Qui ne connaît pas les Auberges de Jeunesse ?

Qui n’a jamais eu à connaître un établissement français avec ses chambres collectives, à la ville, à la campagne, à la montagne, au bord de la mer, pour des activités sportives, culturelles ou touristiques ?

 

Mais qui s’est déjà interrogé sur le fonctionnement d’une auberge de jeunesse, et plus particulièrement des rôles et tâches d’un directeur d’établissement d’auberge de jeunesse, chargé de la gestion courante de son établissement (planification de l’activité des salariés à l’accueil, à l’entretien, à la restauration, des plannings), de l’accueil des individuels et des groupes, de l’établissement des devis et des factures, de la réponse aux courriels, courriers et téléphone, de l’établissement des plannings des chambres, du maintien des locaux conformes et propres, en état de fonctionnement, du budget prévisionnel, de l’achat des fournitures et du règlement des fournisseurs, de la comptabilité des flux entrées – sorties, de la surveillance et sécurité des locaux, de la « gestion » du personnel… ?

━━━

Votre consigne:
Pouvez-vous recopier mot pour mot l'intégralité du texte sur les auberges de jeunesse ? Les lignes ci-dessous proviennent d'une autre source.

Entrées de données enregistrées

━━━

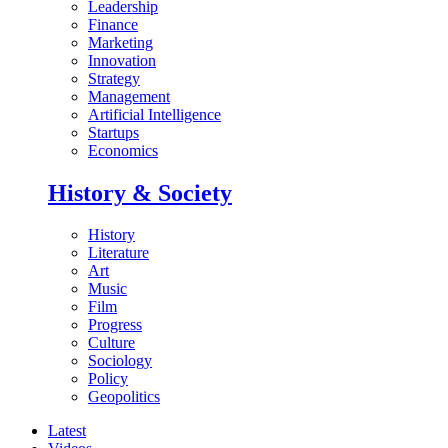
Leadership
Finance
Marketing
Innovation
Strategy
Management
Artificial Intelligence
Startups
Economics
History & Society
History
Literature
Art
Music
Film
Progress
Culture
Sociology
Policy
Geopolitics
Latest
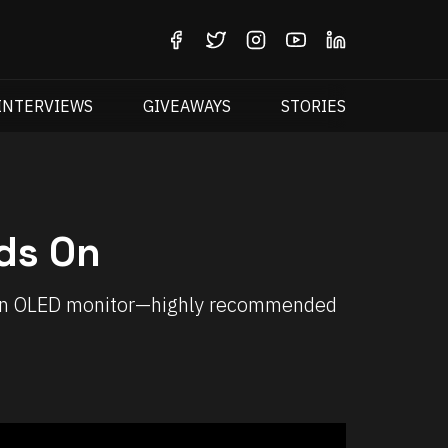
INTERVIEWS
GIVEAWAYS
STORIES
ds On
reen OLED monitor—highly recommended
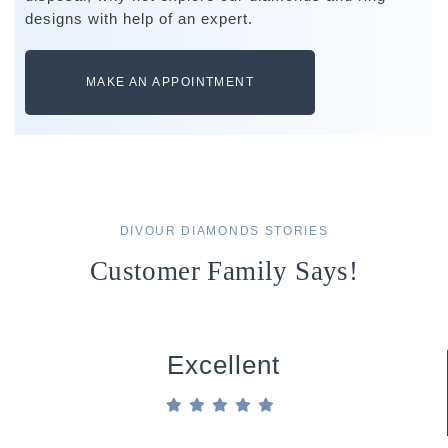
designs with help of an expert.
MAKE AN APPOINTMENT
DIVOUR DIAMONDS STORIES
Customer Family Says!
Excellent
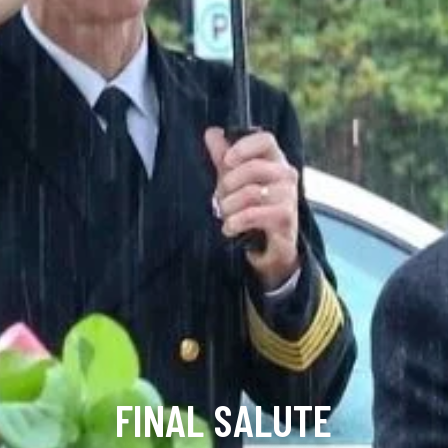
FINAL SALUTE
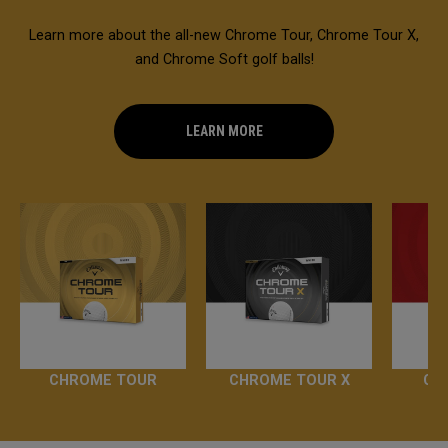
Learn more about the all-new Chrome Tour, Chrome Tour X,
and Chrome Soft golf balls!
LEARN MORE
CHROME TOUR
CHROME TOUR X
CH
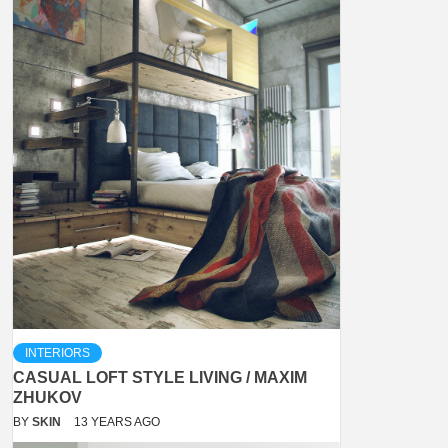
INTERIORS
CASUAL LOFT STYLE LIVING / MAXIM
ZHUKOV
BY
SKIN
13 YEARS AGO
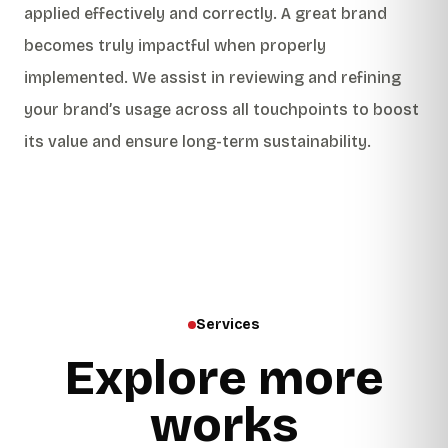
applied effectively and correctly. A great brand
becomes truly impactful when properly
implemented. We assist in reviewing and refining
your brand’s usage across all touchpoints to boost
its value and ensure long-term sustainability.
Services
Explore more
works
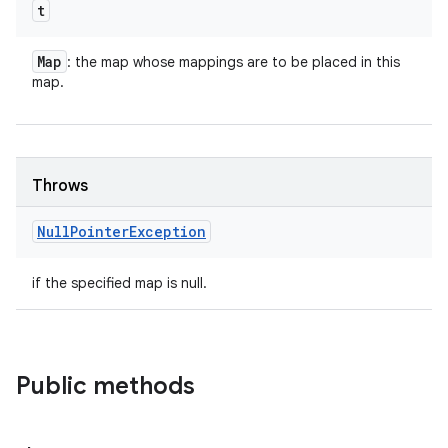
t
Map
: the map whose mappings are to be placed in this
map.
Throws
Null
Pointer
Exception
if the specified map is null.
Public methods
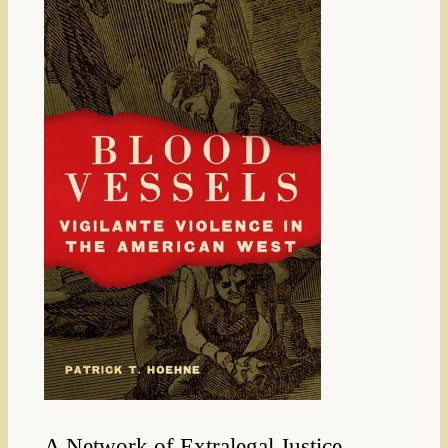
A Network of Extralegal Justice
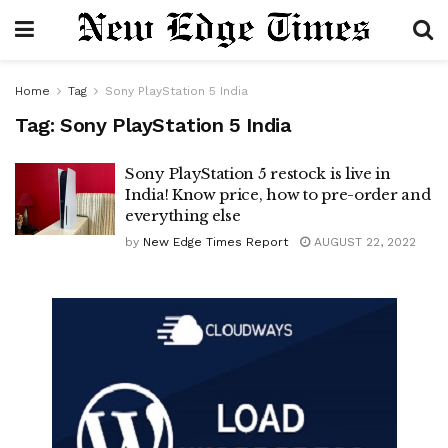
Home
Tag
Sony PlayStation 5 India
Tag:
Sony PlayStation 5 India
Sony PlayStation 5 restock is live in
India! Know price, how to pre-order and
everything else
by
New Edge Times Report
AUGUST 22, 2022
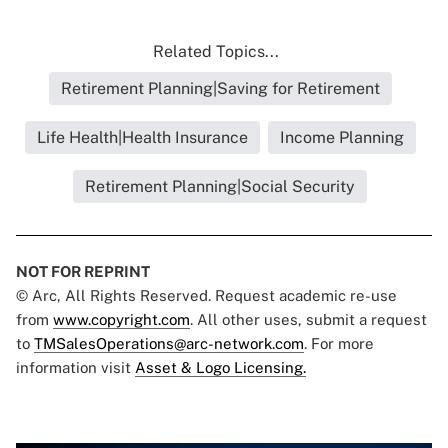
Related Topics...
Retirement Planning|Saving for Retirement
Life Health|Health Insurance
Income Planning
Retirement Planning|Social Security
NOT FOR REPRINT
© Arc, All Rights Reserved. Request academic re-use
from
www.copyright.com
. All other uses, submit a request
to
TMSalesOperations@arc-network.com
. For more
information visit
Asset & Logo Licensing.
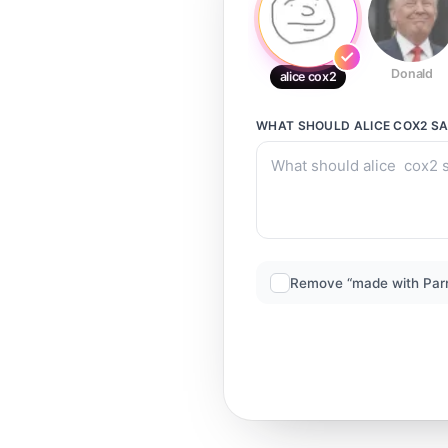
Donald
alice cox2
WHAT SHOULD
ALICE COX2
SA
Remove “made with Par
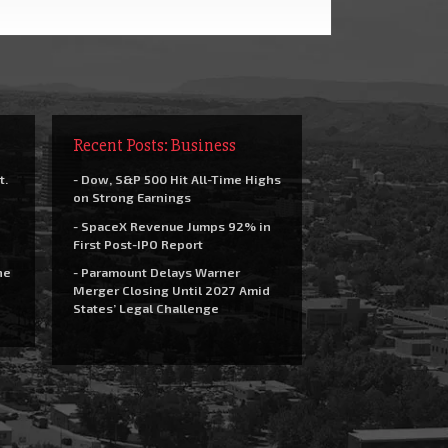
Recent Posts: Business
t.
- Dow, S&P 500 Hit All-Time Highs
on Strong Earnings
- SpaceX Revenue Jumps 92% in
First Post-IPO Report
he
- Paramount Delays Warner
Merger Closing Until 2027 Amid
States’ Legal Challenge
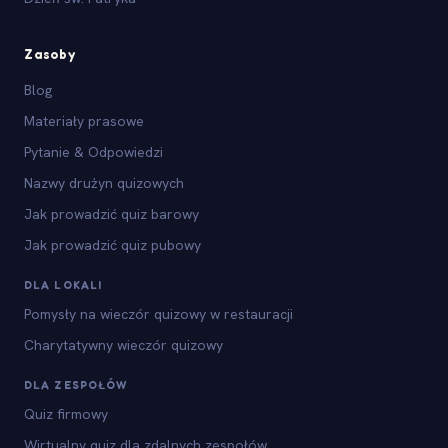
Zasoby
Blog
Materiały prasowe
Pytanie & Odpowiedzi
Nazwy drużyn quizowych
Jak prowadzić quiz barowy
Jak prowadzić quiz pubowy
DLA LOKALI
Pomysły na wieczór quizowy w restauracji
Charytatywny wieczór quizowy
DLA ZESPOŁÓW
Quiz firmowy
Wirtualny quiz dla zdalnych zespołów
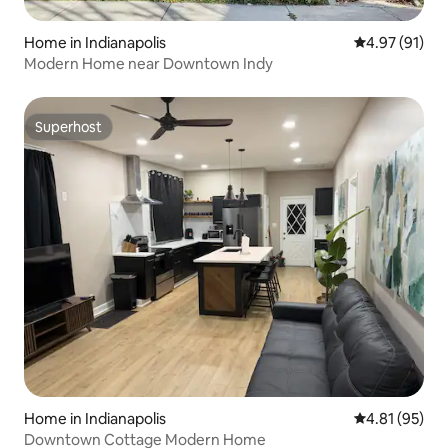
Home in Indianapolis
4.97 out of 5
4.97 (91)
Modern Home near Downtown Indy
Superhost
Superhost
Home in Indianapolis
4.81 out of 5
4.81 (95)
Downtown Cottage Modern Home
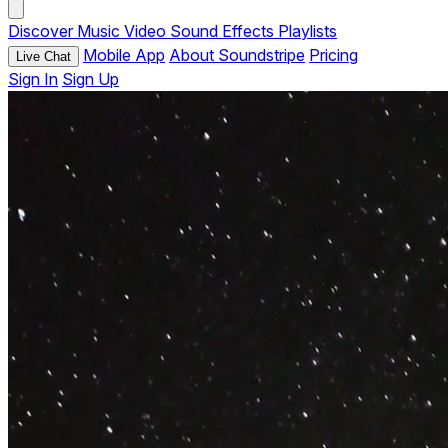
Discover
Music
Video
Sound Effects
Playlists
Mobile App
About Soundstripe
Pricing
Live Chat
Sign In
Sign Up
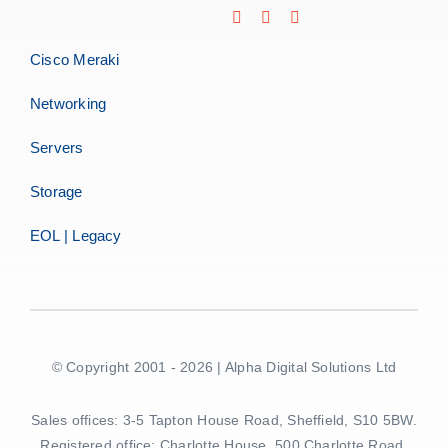
Cisco Meraki
Networking
Servers
Storage
EOL | Legacy
© Copyright 2001 - 2026 | Alpha Digital Solutions Ltd
Sales offices: 3-5 Tapton House Road, Sheffield, S10 5BW.
Registered office: Charlotte House, 500 Charlotte Road,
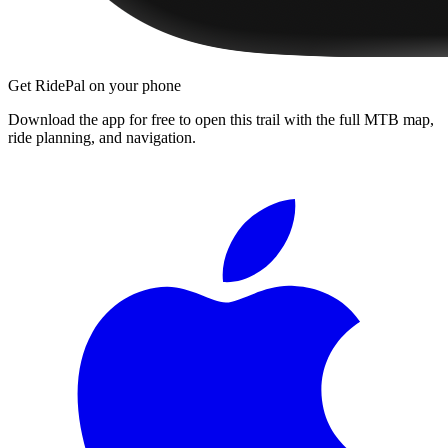
Get RidePal on your phone
Download the app for free to open this trail with the full MTB map,
ride planning, and navigation.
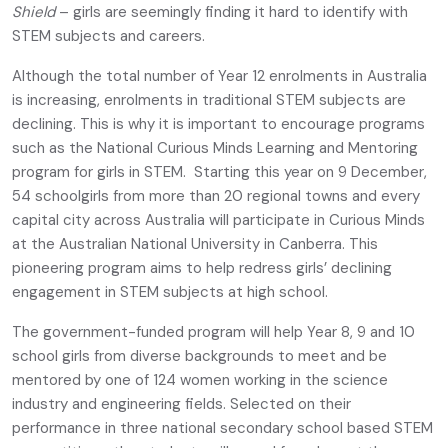
Shield
– girls are seemingly finding it hard to identify with
STEM subjects and careers.
Although the total number of Year 12 enrolments in Australia
is increasing, enrolments in traditional STEM subjects are
declining. This is why it is important to encourage programs
such as the National Curious Minds Learning and Mentoring
program for girls in STEM. Starting this year on 9 December,
54 schoolgirls from more than 20 regional towns and every
capital city across Australia will participate in Curious Minds
at the Australian National University in Canberra. This
pioneering program aims to help redress girls’ declining
engagement in STEM subjects at high school.
The government-funded program will help Year 8, 9 and 10
school girls from diverse backgrounds to meet and be
mentored by one of 124 women working in the science
industry and engineering fields. Selected on their
performance in three national secondary school based STEM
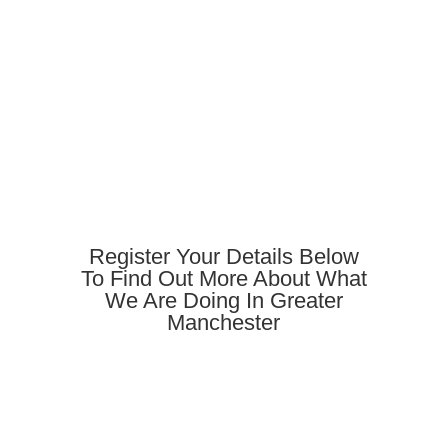
Register Your Details Below
To Find Out More About What
We Are Doing In Greater
Manchester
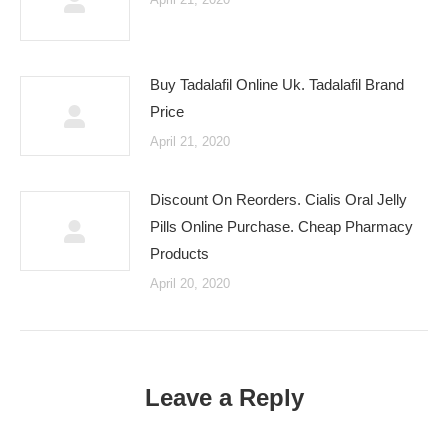
Buy Tadalafil Online Uk. Tadalafil Brand
Price
April 21, 2020
Discount On Reorders. Cialis Oral Jelly
Pills Online Purchase. Cheap Pharmacy
Products
April 20, 2020
Leave a Reply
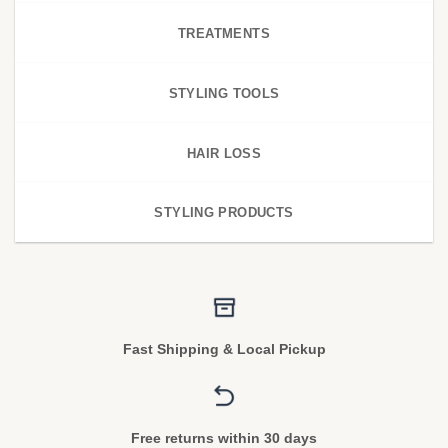
TREATMENTS
STYLING TOOLS
HAIR LOSS
STYLING PRODUCTS
Fast Shipping & Local Pickup
Free returns within 30 days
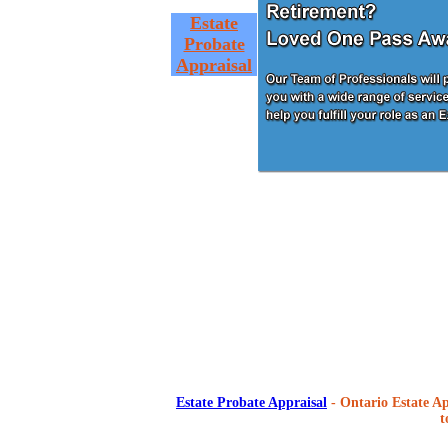
Estate
Probate
Appraisal
Estate Probate Appraisal
- Ontario Estate Ap
t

━━━

Solution:
Qui ne connaît pas les Auberges de Jeunesse ?

Qui n’a jamais eu à connaître un établissement français avec ses chambres collectives, à la ville, à la campagne, à la montagne, au bord de la mer, pour des activités sportives, culturelles ou touristiques ?

 

Mais qui s’est déjà interrogé sur le fonctionnement d’une auberge de jeunesse, et plus particulièrement des rôles et tâches d’un directeur d’établissement d’auberge de jeunesse, chargé de la gestion courante de son établissement (planification de l’activité des salariés à l’accueil, à l’entretien, à la restauration, des plannings), de l’accueil des individuels et des groupes, de l’établissement des devis et des factures, de la réponse aux courriels, courriers et téléphone, de l’établissement des plannings des chambres, du maintien des locaux conformes et propres, en état de fonctionnement, du budget prévisionnel, de l’achat des fournitures et du règlement des fournisseurs, de la comptabilité des flux entrées – sorties, de la surveillance et sécurité des locaux, de la « gestion » du personnel… ?